Access to clean cooking as a first step to financial inclusion sets off a virtuous circle. Mercy Rose, Programme Lead at Energy 4 Impact says:

Modern cooking entails an ongoing fuel supply relationship between supplier and customer involving the collection of credit or interest instalments. As such, there is a mutually reinforcing, two-way relationship here which allows us to exploit the development of the modern cooking market in order to expand financial inclusion.

Through this innovative approach, Energy 4 Impact aims to lay the foundations for the growth of a more sustainable sector. It will do so by supporting four clean cooking companies or financial service providers to secure a foothold for their financial inclusion products. The focus will be on the markets of Sierra Leone and Rwanda where only 3.2% and 2.1% of the population respectively has access to clean fuels and technologies for cooking. The countries’ governments are also supportive of initiatives that facilitate access to modern cooking technologies, promote financial inclusion and enable private sector participation in the provision of these solutions.

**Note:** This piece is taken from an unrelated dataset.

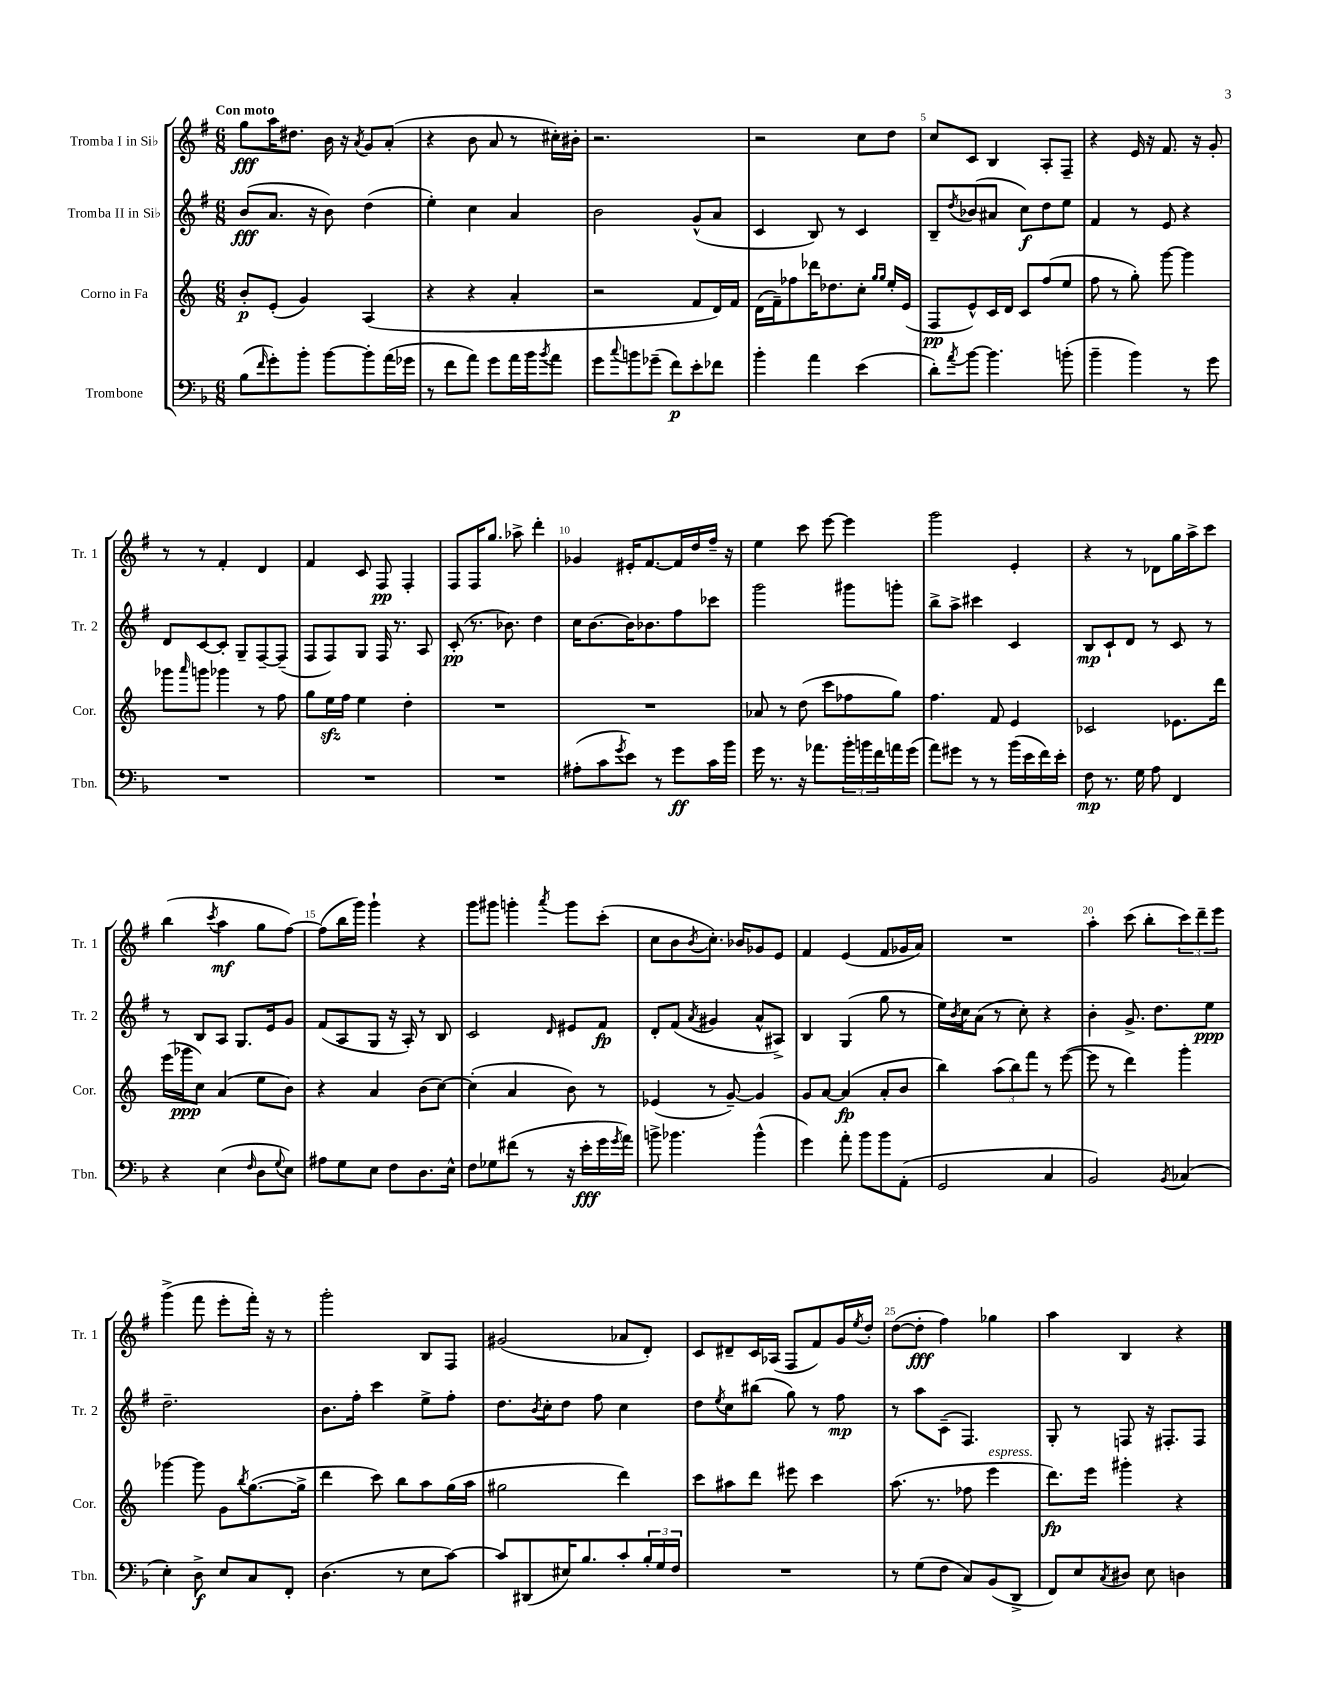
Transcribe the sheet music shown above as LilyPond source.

Working at every level of the clean cooking value chain, Energy 4 Impact will seek to create ideal conditions for the success of these solutions through private sector grant support, tailored technical advisory to companies, capacity building with key market actors, and awareness raising with target customers. Energy 4 Impact will also generate the knowledge, data and evidence needed to enable and motivate local public and private stakeholders to support women’s financial inclusion.

After three years, it is expected that 8,000 will have a clean cooking product in their home, which they have accessed through financial inclusion, with 30% of these women going on to access additional financial services. 2,000 women will be trained on business skills and income generating opportunities with mentoring offered to at least 400 women starting their own small businesses.

The FICCARS programme will draw upon Energy 4 Impact’s and Mercy Corps’ extensive experience in promoting financial inclusion for low-income participants across sub-Saharan Africa, empowering women and supporting clean cooking companies to test their business models and scale their operations. Energy 4 Impact will also bring their experience of encouraging lending to micro enterprises, including training financial institutions to improve their knowledge of energy sector lending and helping micro-enterprises to secure loans, which have been used to finance equipment purchases, expand inventory, and extend end-user credit.

Mercy Rose, Programme Lead says:

At present, we are implementing two complementary programmes in Sierra Leone and Rwanda, where we work with local governments, the private sector and local communities to improve access to clean cooking for the urban poor. We aim to leverage the knowledge derived from these ongoing programmes and the expertise of our local teams to increase the audience for activities, ensure efficient use of resources, and tap into established knowledge and networks, thereby maximising our impact.